If you're like me and prefer the College Football Playoff remains at 12 teams, we all owe a debt of gratitude toward the Big Ten. If not for commissioner Tony Petitti's hair-brained scheme to double the CFP's size just two years after it tripled from four to 12, the CFP would have grown to an unnecessary 16 for the 2026 season. Every other power broker in college football preferred 16, the Big Ten wouldn't budge off 24, and so the bracket remains at 12. For the time being.
Unfortunately, the Big Ten hasn't stopped pushing for 24, and on Friday ESPN publicized an internal document arguing for 24 teams. There's a lot to unpack here, so let's dive in, Q&A style.
Q: FCS and below all have at least 24 teams, what's the big deal if FBS does the same?
A: Good question, me. In FCS and beyond, the NCAA gives automatic qualifiers to every conference champion. That would not be the case here. Per Pete Thamel: "The 24-team format would comprise the 23 best teams and one spot for the Group of 6." The SEC would have gotten seven teams in a 24-team CFP in 2024, the Big Ten six, the Big 12 five, the ACC three, the Group of 6 two, and Notre Dame.

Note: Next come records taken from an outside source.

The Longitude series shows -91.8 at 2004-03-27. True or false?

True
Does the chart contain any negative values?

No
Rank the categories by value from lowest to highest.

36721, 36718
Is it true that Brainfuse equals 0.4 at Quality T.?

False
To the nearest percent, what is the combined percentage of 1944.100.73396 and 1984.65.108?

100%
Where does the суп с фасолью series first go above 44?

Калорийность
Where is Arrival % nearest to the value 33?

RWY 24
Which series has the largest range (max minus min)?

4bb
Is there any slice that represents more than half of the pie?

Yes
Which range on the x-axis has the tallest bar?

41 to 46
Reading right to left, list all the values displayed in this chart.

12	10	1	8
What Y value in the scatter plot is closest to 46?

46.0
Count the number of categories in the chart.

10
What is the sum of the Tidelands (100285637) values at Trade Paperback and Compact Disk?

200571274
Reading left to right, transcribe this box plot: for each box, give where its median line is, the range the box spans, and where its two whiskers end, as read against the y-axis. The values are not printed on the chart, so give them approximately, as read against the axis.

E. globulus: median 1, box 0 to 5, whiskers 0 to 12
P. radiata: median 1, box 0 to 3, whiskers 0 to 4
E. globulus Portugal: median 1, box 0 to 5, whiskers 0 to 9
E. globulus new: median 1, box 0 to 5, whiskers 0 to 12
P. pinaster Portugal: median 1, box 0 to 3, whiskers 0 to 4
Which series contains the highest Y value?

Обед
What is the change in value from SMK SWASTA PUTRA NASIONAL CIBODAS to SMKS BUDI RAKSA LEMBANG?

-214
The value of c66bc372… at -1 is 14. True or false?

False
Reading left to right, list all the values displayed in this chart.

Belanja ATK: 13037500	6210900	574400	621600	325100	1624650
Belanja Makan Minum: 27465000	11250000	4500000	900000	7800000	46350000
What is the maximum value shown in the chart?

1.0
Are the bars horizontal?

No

For more than a century, what separated college football from every other sport is that the regular season was the playoff. The 24-team CFP takes a sledgehammer to that wall. The SEC would get one less than half of its teams into the CFP.
Q: Wait, 23 and one? isn't that language pretty patronizing for the Group of 6?
A: It is. Now, that's Thamel's writing, and it's possible he didn't mean to imply that the Group of 6 couldn't get one team into the top 24 without a special carve-out, but the piece says what it says. For the record, there have been no less than two current G6 teams in the final CFP top 24 every year this decade (which is far as I went back to check.)
Q: What happens to conference championship games?
A: They would go away.
The Big Ten's pitch for 24 over 16 is that the CFP contract is already bought and paid for by ESPN through 2031, with the Worldwide Leader owns the right for all formats of up to 14 teams. So, growing to 16 wouldn't make the juice worth the squeeze, since the CFP would only have two extra games to sell. At 24 teams, there's a lot more inventory for other networks -- i.e., Fox, CBS and NBC, all of whom do not have a piece of the current pie, and all of whom air the Big Ten's games -- to bid on. The thought is that expanding the CFP would create enough new revenue in the system that the Power 4 leagues could absorb the loss of their mostly obsolete, but still lucrative title games.
Q: What would the schedule look like?
A: The first round would begin the second weekend of December, currently Army-Navy weekend. The second round would be on the third weekend, when the CFP begins now, and then everything would continue as normal from there: quarterfinals on New Year's Eve/Day, semifinals the following Thursday/Friday, and the title game in mid-to-late January?
Q: Wait, completely reimagining the entire postseason wouldn't even move the title game up? The one problem everyone in college football agrees on wouldn't even be addressed?
A: Yup. This is the leadership we have in college football.
Q: When would this monstrosity begin?
A: Again, this is all the wish list of the Big Ten. Nothing has been voted upon, and it remains to be seen wether the B1G's dreams become reality. All that established, the CFP would grow to 16 for 2027 and '28, and then grow again to 24 by 2029.
Q: Are there any positives to this thing?
A: Rightly or wrongly, many coaches and ADs have internalized that loss avoidance is the main priority of the selection committee, and so now future home-and-homes like Texas-Notre Dame and Alabama-Ohio State are very much in doubt. Those games would no longer be in jeopardy. The Big Ten's plan acknowledges this:
"In today's transfer portal/player movement era, teams may lose a game or two early and gel together later in the season -- more playoff opportunities late provides an appropriate safety net."
In layman's terms, the "appropriate safety net" means "teams can lose three games and it won't matter."
Again, for 150 years college football had the best regular season in sports. There's a see-saw effect here, where you don't want a postseason that incentivizes teams away from big non-conference games because losing them is too costly, but you also don't want a system where teams treat September like it's the NFL preseason.
Or, at least I don't want that. Clearly, the Big Ten does.
Q: Would you shut up and show me the bracket already?
A: Fine, here it is.

This bracket is designed for teams like Notre Dame and Texas, who improved throughout the season and easily could have gone on Miami-like runs if given the chance, to have that chance. Also included?
-- Iowa, who went 0-4 against ranked teams in the regular season
-- Michigan, who did not beat a team above .500 all season
-- Houston, who lost 35-11 at home in its only game all season against a year-end Top 25 team
-- Georgia Tech, who went 1-3 in November
-- Vanderbilt, the 7th-place finisher in the SEC
Who watched the CFP in December and January and thought to themselves, "Man, this just doesn't feel complete without Iowa and Houston involved."
To quote Nick Saban, Is this really what we want college football to be?